In Act 1, there is no reference to why Polonius may think Hamlet is mad. In that act, however, he does tell his daughter, Ophelia, to make herself less available to her boyfriend, Prince Hamlet. She tells her father that she will obey him.

Then, in Act 2, scene 2, Polonius tells King Claudius and Queen Gertrude, after the most pompous, self-servingly wordy speeches to them, that he now knows the cause of Hamlet's "madness." He is mad because Ophelia has listened to her wise (ahem) father and shut herself off from Hamlet:

...No, I went round to work

And my young mistress thus I did bespeak:

‘Lord Hamlet is a prince, out of thy star.

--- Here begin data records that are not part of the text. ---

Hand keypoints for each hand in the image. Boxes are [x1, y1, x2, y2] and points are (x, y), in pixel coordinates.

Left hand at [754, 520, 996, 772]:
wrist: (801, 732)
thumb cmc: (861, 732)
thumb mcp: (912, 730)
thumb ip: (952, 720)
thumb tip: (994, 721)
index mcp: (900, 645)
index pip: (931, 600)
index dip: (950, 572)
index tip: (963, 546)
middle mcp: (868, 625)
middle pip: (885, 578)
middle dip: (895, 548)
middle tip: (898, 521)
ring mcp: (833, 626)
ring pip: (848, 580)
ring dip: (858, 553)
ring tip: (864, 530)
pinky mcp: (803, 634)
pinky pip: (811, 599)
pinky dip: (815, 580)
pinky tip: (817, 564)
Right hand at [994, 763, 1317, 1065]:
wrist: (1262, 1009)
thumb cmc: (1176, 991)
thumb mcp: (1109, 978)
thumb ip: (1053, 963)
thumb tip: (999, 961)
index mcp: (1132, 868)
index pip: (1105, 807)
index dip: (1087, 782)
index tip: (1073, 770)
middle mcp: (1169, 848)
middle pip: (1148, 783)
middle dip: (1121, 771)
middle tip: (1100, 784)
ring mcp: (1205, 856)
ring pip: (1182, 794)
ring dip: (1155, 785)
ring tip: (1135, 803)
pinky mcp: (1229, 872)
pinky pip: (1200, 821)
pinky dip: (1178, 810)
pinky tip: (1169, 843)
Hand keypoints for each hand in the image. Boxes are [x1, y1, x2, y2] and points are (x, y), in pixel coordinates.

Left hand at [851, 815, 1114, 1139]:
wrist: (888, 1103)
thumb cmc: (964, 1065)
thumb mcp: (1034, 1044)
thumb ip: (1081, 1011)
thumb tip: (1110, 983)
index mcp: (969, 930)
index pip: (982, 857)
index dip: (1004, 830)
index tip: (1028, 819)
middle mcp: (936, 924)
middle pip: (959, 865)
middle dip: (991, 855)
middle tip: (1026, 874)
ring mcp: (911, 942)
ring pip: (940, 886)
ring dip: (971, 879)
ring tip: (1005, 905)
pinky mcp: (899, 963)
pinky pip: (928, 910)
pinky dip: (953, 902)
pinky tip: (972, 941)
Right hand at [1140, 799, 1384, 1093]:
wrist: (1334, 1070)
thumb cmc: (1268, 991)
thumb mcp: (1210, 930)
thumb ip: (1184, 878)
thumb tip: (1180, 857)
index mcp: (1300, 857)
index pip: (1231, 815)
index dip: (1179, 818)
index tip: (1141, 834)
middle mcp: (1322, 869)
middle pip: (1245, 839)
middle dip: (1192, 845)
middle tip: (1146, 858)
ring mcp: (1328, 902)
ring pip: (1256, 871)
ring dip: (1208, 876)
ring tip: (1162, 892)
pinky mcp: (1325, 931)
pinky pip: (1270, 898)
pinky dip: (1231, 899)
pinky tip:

This must not be.’ And then I prescripts gave her,

That she should lock herself from his resort,

Admit no messengers, receive no tokens.

Which done, she took the fruits of my advice,

And he, repellèd—a short tale to make—

Fell into a sadness, then into a fast,

Thence to a watch, thence into a weakness,

Thence to a lightness, and, by this declension,

Into the madness wherein now he raves,

And all we mourn for.

The King and Queen seem somewhat convinced, and plans are made to try the matter further. They conspire to test out Polonius brilliant, but wrong, hypothesis by spying on Hamlet when he next talks with Ophelia.